On 14 August 1848 the Monkland Railways Act 1848 (11 & 12 Vict. c. cxxxiv) was passed authorising the Ballochney Railway to merge with the Monkland and Kirkintilloch Railway and the Slamannan Railway to become the Monkland Railways. The three companies had been operating jointly for some years without this formality. The first Ordinary General Meeting of the Monkland Railways company took place on 6 September 1848.
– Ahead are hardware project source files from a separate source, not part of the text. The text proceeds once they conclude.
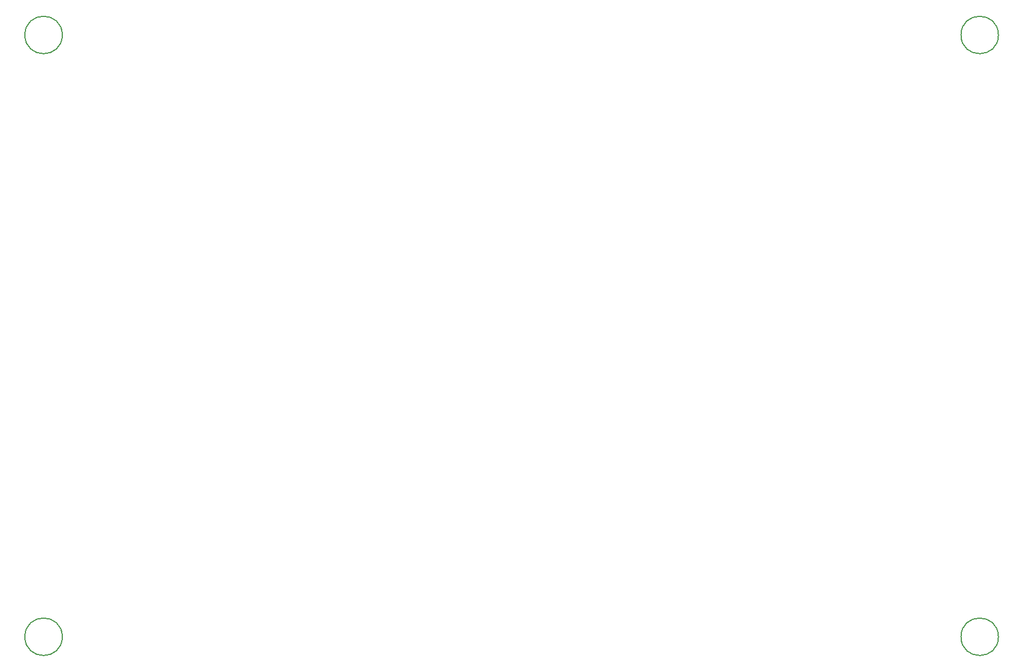
<source format=gbr>
%TF.GenerationSoftware,KiCad,Pcbnew,8.0.4*%
%TF.CreationDate,2024-09-01T16:51:36+03:00*%
%TF.ProjectId,STM32_Motor_Kit_v0.1,53544d33-325f-44d6-9f74-6f725f4b6974,rev?*%
%TF.SameCoordinates,Original*%
%TF.FileFunction,Other,Comment*%
%FSLAX46Y46*%
G04 Gerber Fmt 4.6, Leading zero omitted, Abs format (unit mm)*
G04 Created by KiCad (PCBNEW 8.0.4) date 2024-09-01 16:51:36*
%MOMM*%
%LPD*%
G01*
G04 APERTURE LIST*
%ADD10C,0.150000*%
G04 APERTURE END LIST*
D10*
%TO.C,H2*%
X135300000Y86500000D02*
G75*
G02*
X129700000Y86500000I-2800000J0D01*
G01*
X129700000Y86500000D02*
G75*
G02*
X135300000Y86500000I2800000J0D01*
G01*
%TO.C,H4*%
X135300000Y-3500000D02*
G75*
G02*
X129700000Y-3500000I-2800000J0D01*
G01*
X129700000Y-3500000D02*
G75*
G02*
X135300000Y-3500000I2800000J0D01*
G01*
%TO.C,H3*%
X-4700000Y-3500000D02*
G75*
G02*
X-10300000Y-3500000I-2800000J0D01*
G01*
X-10300000Y-3500000D02*
G75*
G02*
X-4700000Y-3500000I2800000J0D01*
G01*
%TO.C,H1*%
X-4700000Y86500000D02*
G75*
G02*
X-10300000Y86500000I-2800000J0D01*
G01*
X-10300000Y86500000D02*
G75*
G02*
X-4700000Y86500000I2800000J0D01*
G01*
%TD*%
M02*

</source>
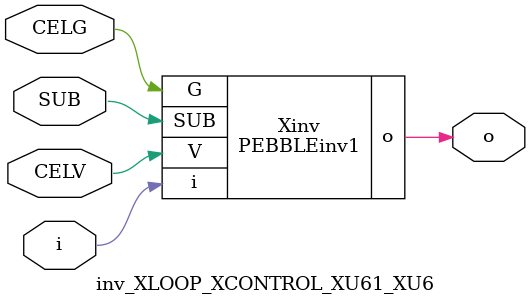
<source format=v>



module PEBBLEinv1 ( o, G, SUB, V, i );

  input V;
  input i;
  input G;
  output o;
  input SUB;
endmodule

//Celera Confidential Do Not Copy inv_XLOOP_XCONTROL_XU61_XU6
//Celera Confidential Symbol Generator
//5V Inverter
module inv_XLOOP_XCONTROL_XU61_XU6 (CELV,CELG,i,o,SUB);
input CELV;
input CELG;
input i;
input SUB;
output o;

//Celera Confidential Do Not Copy inv
PEBBLEinv1 Xinv(
.V (CELV),
.i (i),
.o (o),
.SUB (SUB),
.G (CELG)
);
//,diesize,PEBBLEinv1

//Celera Confidential Do Not Copy Module End
//Celera Schematic Generator
endmodule

</source>
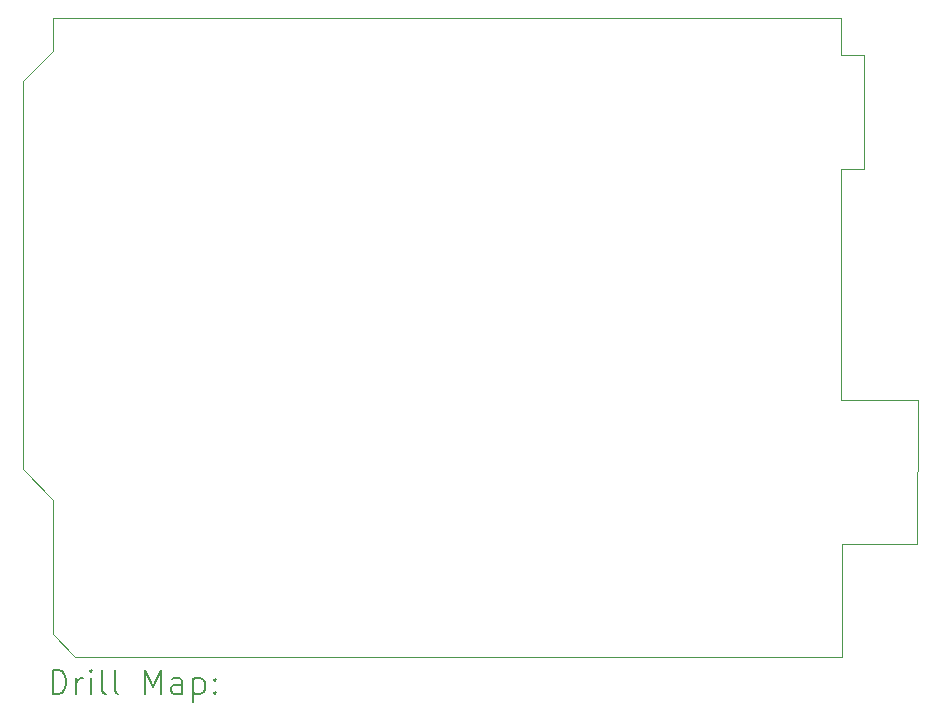
<source format=gbr>
%FSLAX45Y45*%
G04 Gerber Fmt 4.5, Leading zero omitted, Abs format (unit mm)*
G04 Created by KiCad (PCBNEW (6.0.6)) date 2022-11-26 18:27:29*
%MOMM*%
%LPD*%
G01*
G04 APERTURE LIST*
%TA.AperFunction,Profile*%
%ADD10C,0.100000*%
%TD*%
%ADD11C,0.200000*%
G04 APERTURE END LIST*
D10*
X12176760Y-6982460D02*
X12176760Y-7947660D01*
X12623800Y-11125200D02*
X11983720Y-11125200D01*
X11981180Y-6982460D02*
X12176760Y-6982460D01*
X11978640Y-7947660D02*
X11978640Y-9906000D01*
X11978640Y-9906000D02*
X12626340Y-9906000D01*
X5306060Y-6949440D02*
X5306060Y-6667500D01*
X12176760Y-7947660D02*
X11978640Y-7947660D01*
X5052060Y-7203440D02*
X5306060Y-6949440D01*
X5306060Y-10751820D02*
X5052060Y-10492740D01*
X5052060Y-10492740D02*
X5052060Y-7203440D01*
X11981180Y-6667500D02*
X11981180Y-6982460D01*
X5306060Y-11889740D02*
X5306060Y-10751820D01*
X5488940Y-12077700D02*
X5306060Y-11889740D01*
X11983720Y-12077700D02*
X5488940Y-12077700D01*
X5306060Y-6667500D02*
X11981180Y-6667500D01*
X12626340Y-9906000D02*
X12623800Y-11125200D01*
X11983720Y-11125200D02*
X11983720Y-12077700D01*
D11*
X5304679Y-12393176D02*
X5304679Y-12193176D01*
X5352298Y-12193176D01*
X5380870Y-12202700D01*
X5399917Y-12221748D01*
X5409441Y-12240795D01*
X5418965Y-12278890D01*
X5418965Y-12307462D01*
X5409441Y-12345557D01*
X5399917Y-12364605D01*
X5380870Y-12383652D01*
X5352298Y-12393176D01*
X5304679Y-12393176D01*
X5504679Y-12393176D02*
X5504679Y-12259843D01*
X5504679Y-12297938D02*
X5514203Y-12278890D01*
X5523727Y-12269367D01*
X5542774Y-12259843D01*
X5561822Y-12259843D01*
X5628488Y-12393176D02*
X5628488Y-12259843D01*
X5628488Y-12193176D02*
X5618965Y-12202700D01*
X5628488Y-12212224D01*
X5638012Y-12202700D01*
X5628488Y-12193176D01*
X5628488Y-12212224D01*
X5752298Y-12393176D02*
X5733250Y-12383652D01*
X5723727Y-12364605D01*
X5723727Y-12193176D01*
X5857060Y-12393176D02*
X5838012Y-12383652D01*
X5828488Y-12364605D01*
X5828488Y-12193176D01*
X6085631Y-12393176D02*
X6085631Y-12193176D01*
X6152298Y-12336033D01*
X6218965Y-12193176D01*
X6218965Y-12393176D01*
X6399917Y-12393176D02*
X6399917Y-12288414D01*
X6390393Y-12269367D01*
X6371346Y-12259843D01*
X6333250Y-12259843D01*
X6314203Y-12269367D01*
X6399917Y-12383652D02*
X6380869Y-12393176D01*
X6333250Y-12393176D01*
X6314203Y-12383652D01*
X6304679Y-12364605D01*
X6304679Y-12345557D01*
X6314203Y-12326509D01*
X6333250Y-12316986D01*
X6380869Y-12316986D01*
X6399917Y-12307462D01*
X6495155Y-12259843D02*
X6495155Y-12459843D01*
X6495155Y-12269367D02*
X6514203Y-12259843D01*
X6552298Y-12259843D01*
X6571346Y-12269367D01*
X6580869Y-12278890D01*
X6590393Y-12297938D01*
X6590393Y-12355081D01*
X6580869Y-12374128D01*
X6571346Y-12383652D01*
X6552298Y-12393176D01*
X6514203Y-12393176D01*
X6495155Y-12383652D01*
X6676108Y-12374128D02*
X6685631Y-12383652D01*
X6676108Y-12393176D01*
X6666584Y-12383652D01*
X6676108Y-12374128D01*
X6676108Y-12393176D01*
X6676108Y-12269367D02*
X6685631Y-12278890D01*
X6676108Y-12288414D01*
X6666584Y-12278890D01*
X6676108Y-12269367D01*
X6676108Y-12288414D01*
M02*

</source>
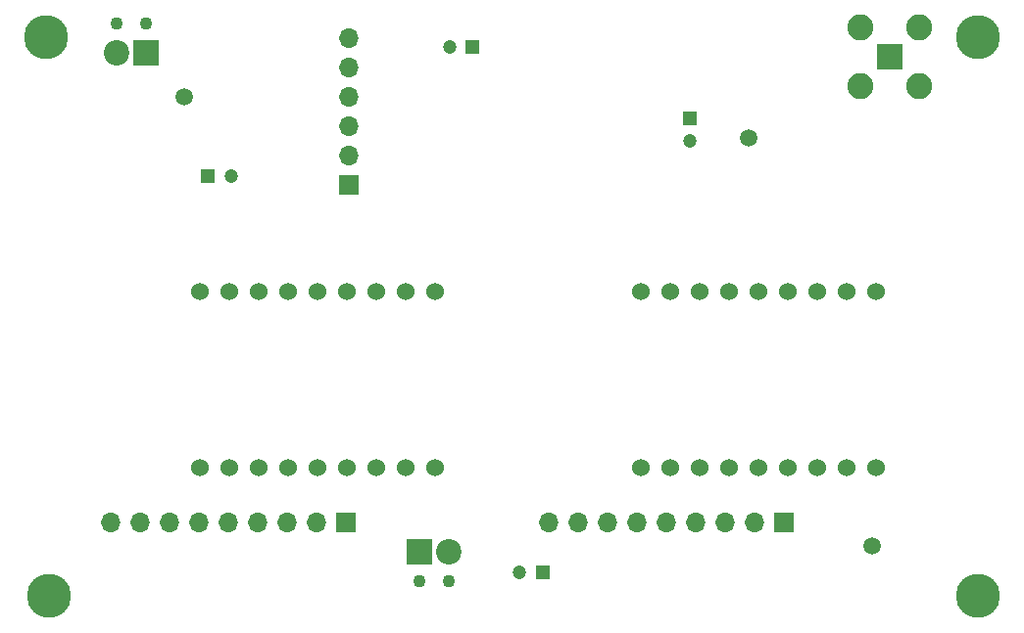
<source format=gbr>
%TF.GenerationSoftware,KiCad,Pcbnew,8.0.1*%
%TF.CreationDate,2024-06-11T21:54:47-04:00*%
%TF.ProjectId,adc_fpga,6164635f-6670-4676-912e-6b696361645f,rev?*%
%TF.SameCoordinates,Original*%
%TF.FileFunction,Soldermask,Bot*%
%TF.FilePolarity,Negative*%
%FSLAX46Y46*%
G04 Gerber Fmt 4.6, Leading zero omitted, Abs format (unit mm)*
G04 Created by KiCad (PCBNEW 8.0.1) date 2024-06-11 21:54:47*
%MOMM*%
%LPD*%
G01*
G04 APERTURE LIST*
%ADD10C,1.500000*%
%ADD11R,1.200000X1.200000*%
%ADD12C,1.200000*%
%ADD13C,3.800000*%
%ADD14R,1.700000X1.700000*%
%ADD15O,1.700000X1.700000*%
%ADD16C,1.524000*%
%ADD17C,1.100000*%
%ADD18R,2.200000X2.200000*%
%ADD19C,2.200000*%
%ADD20R,2.250000X2.250000*%
%ADD21C,2.250000*%
G04 APERTURE END LIST*
D10*
%TO.C,TP2*%
X137668000Y-92710000D03*
%TD*%
D11*
%TO.C,C19*%
X119844600Y-130302000D03*
D12*
X117844600Y-130302000D03*
%TD*%
D13*
%TO.C,REF\u002A\u002A*%
X157480000Y-132334000D03*
%TD*%
D14*
%TO.C,J3*%
X140716000Y-125984000D03*
D15*
X138176000Y-125984000D03*
X135636000Y-125984000D03*
X133096000Y-125984000D03*
X130556000Y-125984000D03*
X128016000Y-125984000D03*
X125476000Y-125984000D03*
X122936000Y-125984000D03*
X120396000Y-125984000D03*
%TD*%
D16*
%TO.C,U2*%
X148615000Y-105990000D03*
X146075000Y-105990000D03*
X143535000Y-105990000D03*
X140995000Y-105990000D03*
X138455000Y-105990000D03*
X135915000Y-105990000D03*
X133375000Y-105990000D03*
X130835000Y-105990000D03*
X128295000Y-105990000D03*
X110515000Y-105990000D03*
X107975000Y-105990000D03*
X105435000Y-105990000D03*
X102895000Y-105990000D03*
X100355000Y-105990000D03*
X97815000Y-105990000D03*
X95275000Y-105990000D03*
X92735000Y-105990000D03*
X90195000Y-105990000D03*
X90195000Y-121230000D03*
X92735000Y-121230000D03*
X95275000Y-121230000D03*
X97815000Y-121230000D03*
X100355000Y-121230000D03*
X102895000Y-121230000D03*
X105435000Y-121230000D03*
X107975000Y-121230000D03*
X110515000Y-121230000D03*
X128295000Y-121230000D03*
X130835000Y-121230000D03*
X133375000Y-121230000D03*
X135915000Y-121230000D03*
X138455000Y-121230000D03*
X140995000Y-121230000D03*
X143535000Y-121230000D03*
X146075000Y-121230000D03*
X148615000Y-121230000D03*
%TD*%
D10*
%TO.C,TP1*%
X148336000Y-128016000D03*
%TD*%
D13*
%TO.C,REF\u002A\u002A*%
X157480000Y-84000000D03*
%TD*%
D17*
%TO.C,J2*%
X109220000Y-131064000D03*
X111760000Y-131064000D03*
D18*
X109220000Y-128524000D03*
D19*
X111760000Y-128524000D03*
%TD*%
D14*
%TO.C,J6*%
X103124000Y-96774000D03*
D15*
X103124000Y-94234000D03*
X103124000Y-91694000D03*
X103124000Y-89154000D03*
X103124000Y-86614000D03*
X103124000Y-84074000D03*
%TD*%
D14*
%TO.C,J5*%
X102870000Y-125984000D03*
D15*
X100330000Y-125984000D03*
X97790000Y-125984000D03*
X95250000Y-125984000D03*
X92710000Y-125984000D03*
X90170000Y-125984000D03*
X87630000Y-125984000D03*
X85090000Y-125984000D03*
X82550000Y-125984000D03*
%TD*%
D11*
%TO.C,C15*%
X90932000Y-96012000D03*
D12*
X92932000Y-96012000D03*
%TD*%
D11*
%TO.C,C8*%
X132588000Y-90975401D03*
D12*
X132588000Y-92975401D03*
%TD*%
D11*
%TO.C,C4*%
X113792000Y-84836000D03*
D12*
X111792000Y-84836000D03*
%TD*%
D20*
%TO.C,J1*%
X149860000Y-85705500D03*
D21*
X152400000Y-83165500D03*
X147320000Y-83165500D03*
X152400000Y-88245500D03*
X147320000Y-88245500D03*
%TD*%
D13*
%TO.C,REF\u002A\u002A*%
X77216000Y-132334000D03*
%TD*%
D17*
%TO.C,J4*%
X85598000Y-82804000D03*
X83058000Y-82804000D03*
D18*
X85598000Y-85344000D03*
D19*
X83058000Y-85344000D03*
%TD*%
D10*
%TO.C,TP4*%
X88900000Y-89154000D03*
%TD*%
D13*
%TO.C,REF\u002A\u002A*%
X76962000Y-84000000D03*
%TD*%
M02*

</source>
The new Monkland Railways consolidated their core business of serving collieries, adding new colliery connections and building a new branch to Bathgate from the Slamannan line. The "new line" was built in 1861, closing the gap by making a direct line between Bathgate and Airdrie and Coatbridge. For a few months, this involved running up from Clarkston to Rawyards and over the Ballochney inclines, but by August 1861 the more southerly route between Plains and Coatbridge via the present-day Airdrie station was in operation.

==Subsequent history==
The Monkland Railways were absorbed by the Edinburgh and Glasgow Railway by the Edinburgh and Glasgow and Monkland Railways Amalgamation Act 1865 (28 & 29 Vict. c. ccxvii) dated 5 July 1865, effective from 31 July 1865. A day later (on 1 August 1865) the Edinburgh and Glasgow Railway was absorbed into the North British Railway

The location of active mineral extraction changed with time as pits became exhausted and new ones opened; the former Ballochney line continued to play a part in transporting minerals for the rest of the 19th century. The inclines on the Ballochney main line converted to locomotive operation, notwithstanding the very steep gradients. The passenger service over the Arbuckle route to the Slamannan line continued, and survived until 1930. By that time nearly all the pits and quarries had closed; the few remaining terminals closed progressively. The final part of the Ballochney system was the link from Kipps to the Hallcraig Street station, which remained open for goods traffic for Airdrie until closure in 1964. (A short stub at the western extremity may have remained open until 1971.